**SOURCE DOCUMENT:**
The minds that are consumed by this blindness are not foolish. If they were dull, we can all take it easy. However, the human intellect is powerful. It discovers brilliant reasons and invents sophisticated devices for causing harm. The latest technology is generally available for warfare or for one or the other form of money making (not wealth creation, not value addition, just money making). Today, when our intelligence is unparalleled, so are our fears and our insecurities. The world is in a state of turmoil.

In the parlance of Vedānta, this form of pure intellectualism that fuels greed and creates anxiety is not considered real knowledge at all. It is respected only to a certain degree. During the peak of Vedānta in ancient India, the rich and wealthy did not consider themselves fulfilled in terms of their understanding even after immense professional success. They sought the knowledge that liberates the human from pettiness, from the bondage of necessity in this existence. The knowledge that liberates is the knowledge that erases the lines between oneself and others. It is the knowledge of unity and harmony.

Until life reached the status of the human, specifically the thinking human, life on earth proceeded with no concept of good or bad. Life blossomed and also suffered, but it suffered without having to also suffer the suffering. Once humans attained the knowledge that produces anxiety, it became important to keep its consequences under check. It is precisely due to this that we need the knowledge of harmony that removes anxiety and broadens our perspective. Arriving at this stage through intellectual thought is dangerous for what intellectualism builds through its sheer brilliance, it is capable of destroying too. Every violent mob has its reasons. Can we not discover theories for hate?

**RECORD EXCERPTS:**
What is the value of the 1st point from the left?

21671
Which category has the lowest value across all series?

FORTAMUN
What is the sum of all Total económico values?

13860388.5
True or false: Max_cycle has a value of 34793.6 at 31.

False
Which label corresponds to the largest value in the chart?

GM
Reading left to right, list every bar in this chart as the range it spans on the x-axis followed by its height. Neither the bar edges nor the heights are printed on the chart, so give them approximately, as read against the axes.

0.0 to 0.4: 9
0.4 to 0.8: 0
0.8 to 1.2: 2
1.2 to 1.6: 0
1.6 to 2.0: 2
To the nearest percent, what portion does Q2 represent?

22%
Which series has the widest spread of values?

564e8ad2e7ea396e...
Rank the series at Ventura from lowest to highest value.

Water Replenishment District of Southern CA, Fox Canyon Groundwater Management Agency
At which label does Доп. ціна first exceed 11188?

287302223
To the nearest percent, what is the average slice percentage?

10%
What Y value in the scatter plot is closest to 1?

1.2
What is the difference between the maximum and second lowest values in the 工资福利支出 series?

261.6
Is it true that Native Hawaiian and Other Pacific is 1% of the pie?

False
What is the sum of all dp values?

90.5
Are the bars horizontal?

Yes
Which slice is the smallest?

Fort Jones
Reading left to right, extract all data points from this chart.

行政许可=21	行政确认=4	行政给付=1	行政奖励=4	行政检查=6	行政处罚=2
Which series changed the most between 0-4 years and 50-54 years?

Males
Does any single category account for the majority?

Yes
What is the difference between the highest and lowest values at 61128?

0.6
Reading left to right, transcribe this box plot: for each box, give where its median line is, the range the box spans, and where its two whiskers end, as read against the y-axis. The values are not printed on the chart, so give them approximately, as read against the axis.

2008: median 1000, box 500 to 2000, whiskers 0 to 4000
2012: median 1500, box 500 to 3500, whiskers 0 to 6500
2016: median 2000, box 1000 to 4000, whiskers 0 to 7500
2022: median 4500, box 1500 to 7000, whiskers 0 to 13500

**EXERCISE TASKS:**
1: List the things that the passage on Vedānta says are unparalleled today.
2: Return the section of the passage on Vedānta between "In the parlance" and "unity and harmony.", inclusive.

**PROBLEM SOLUTIONS:**
1: Our intelligence, our fears, and our insecurities.

2:
In the parlance of Vedānta, this form of pure intellectualism that fuels greed and creates anxiety is not considered real knowledge at all. It is respected only to a certain degree. During the peak of Vedānta in ancient India, the rich and wealthy did not consider themselves fulfilled in terms of their understanding even after immense professional success. They sought the knowledge that liberates the human from pettiness, from the bondage of necessity in this existence. The knowledge that liberates is the knowledge that erases the lines between oneself and others. It is the knowledge of unity and harmony.